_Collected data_
++++++++++++++++++++

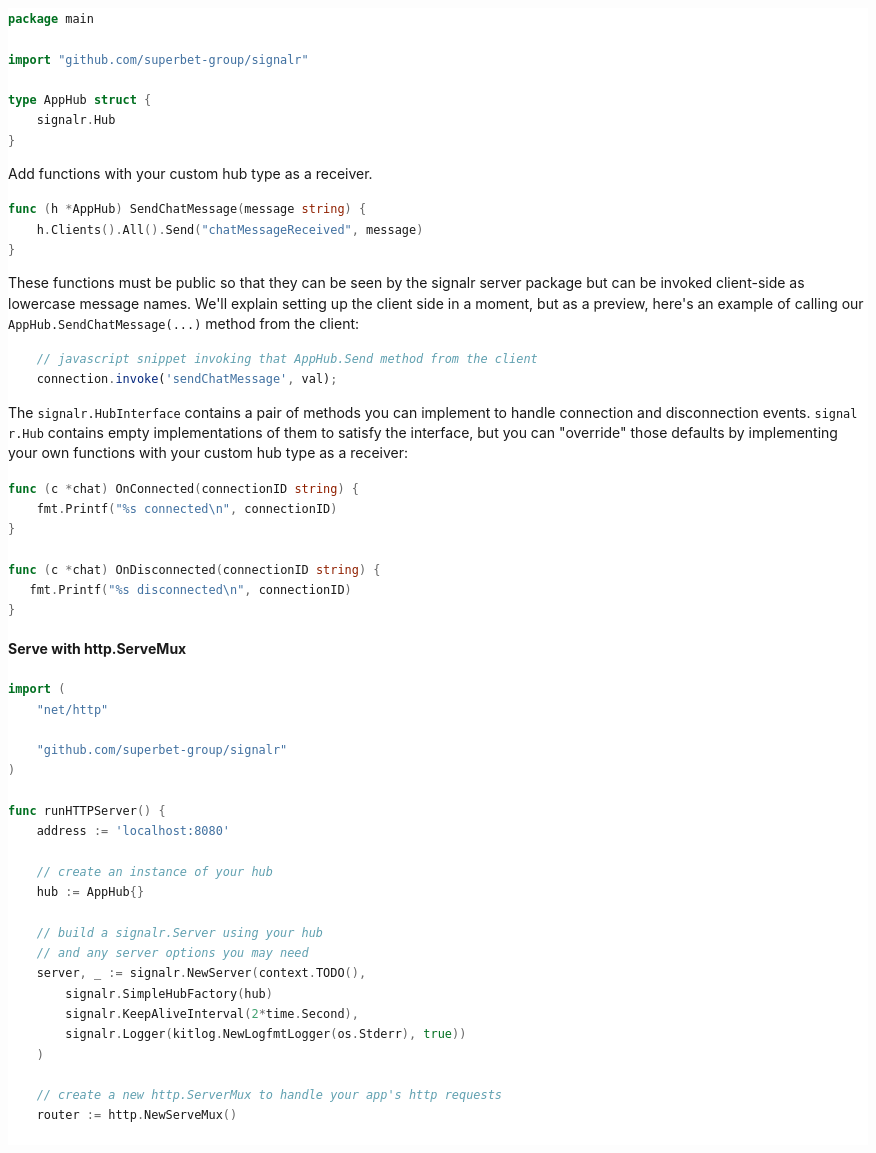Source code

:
 ```go
package main

import "github.com/superbet-group/signalr"

type AppHub struct {
    signalr.Hub
}
```

Add functions with your custom hub type as a receiver.

```go
func (h *AppHub) SendChatMessage(message string) {
    h.Clients().All().Send("chatMessageReceived", message)
}
```

These functions must be public so that they can be seen by the signalr server package but can be invoked client-side as lowercase message names.  We'll explain setting up the client side in a moment, but as a preview, here's an example of calling our `AppHub.SendChatMessage(...)` method from the client:

```js
    // javascript snippet invoking that AppHub.Send method from the client
    connection.invoke('sendChatMessage', val);
```

The `signalr.HubInterface` contains a pair of methods you can implement to handle connection and disconnection events.  `signalr.Hub` contains empty implementations of them to satisfy the interface, but you can "override" those defaults by implementing your own functions with your custom hub type as a receiver:

```go
func (c *chat) OnConnected(connectionID string) {
    fmt.Printf("%s connected\n", connectionID)
}

func (c *chat) OnDisconnected(connectionID string) {
   fmt.Printf("%s disconnected\n", connectionID)
}
```

#### Serve with http.ServeMux

```go
import (
    "net/http"
	
    "github.com/superbet-group/signalr"
)

func runHTTPServer() {
    address := 'localhost:8080'
    
    // create an instance of your hub
    hub := AppHub{}
	
    // build a signalr.Server using your hub
    // and any server options you may need
    server, _ := signalr.NewServer(context.TODO(),
        signalr.SimpleHubFactory(hub)
        signalr.KeepAliveInterval(2*time.Second),
        signalr.Logger(kitlog.NewLogfmtLogger(os.Stderr), true))
    )
    
    // create a new http.ServerMux to handle your app's http requests
    router := http.NewServeMux()
    
```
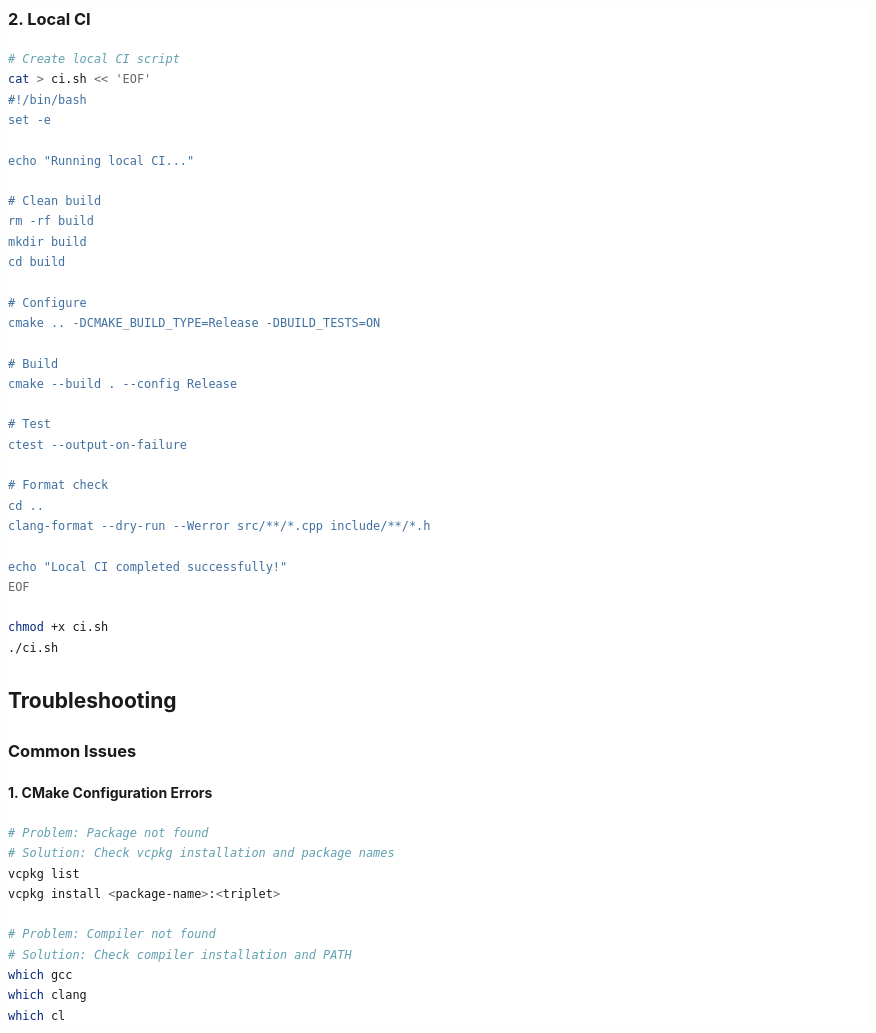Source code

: ### 2. Local CI
```bash
# Create local CI script
cat > ci.sh << 'EOF'
#!/bin/bash
set -e

echo "Running local CI..."

# Clean build
rm -rf build
mkdir build
cd build

# Configure
cmake .. -DCMAKE_BUILD_TYPE=Release -DBUILD_TESTS=ON

# Build
cmake --build . --config Release

# Test
ctest --output-on-failure

# Format check
cd ..
clang-format --dry-run --Werror src/**/*.cpp include/**/*.h

echo "Local CI completed successfully!"
EOF

chmod +x ci.sh
./ci.sh
```

## Troubleshooting

### Common Issues

#### 1. CMake Configuration Errors
```bash
# Problem: Package not found
# Solution: Check vcpkg installation and package names
vcpkg list
vcpkg install <package-name>:<triplet>

# Problem: Compiler not found
# Solution: Check compiler installation and PATH
which gcc
which clang
which cl
```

++++++++++++++++++++

_What you have to do_
Write out, please, only the lines from the one with "### Common Issues" through the last line above, both included and unchanged.

_Answer to the exercise_
### Common Issues

#### 1. CMake Configuration Errors
```bash
# Problem: Package not found
# Solution: Check vcpkg installation and package names
vcpkg list
vcpkg install <package-name>:<triplet>

# Problem: Compiler not found
# Solution: Check compiler installation and PATH
which gcc
which clang
which cl
```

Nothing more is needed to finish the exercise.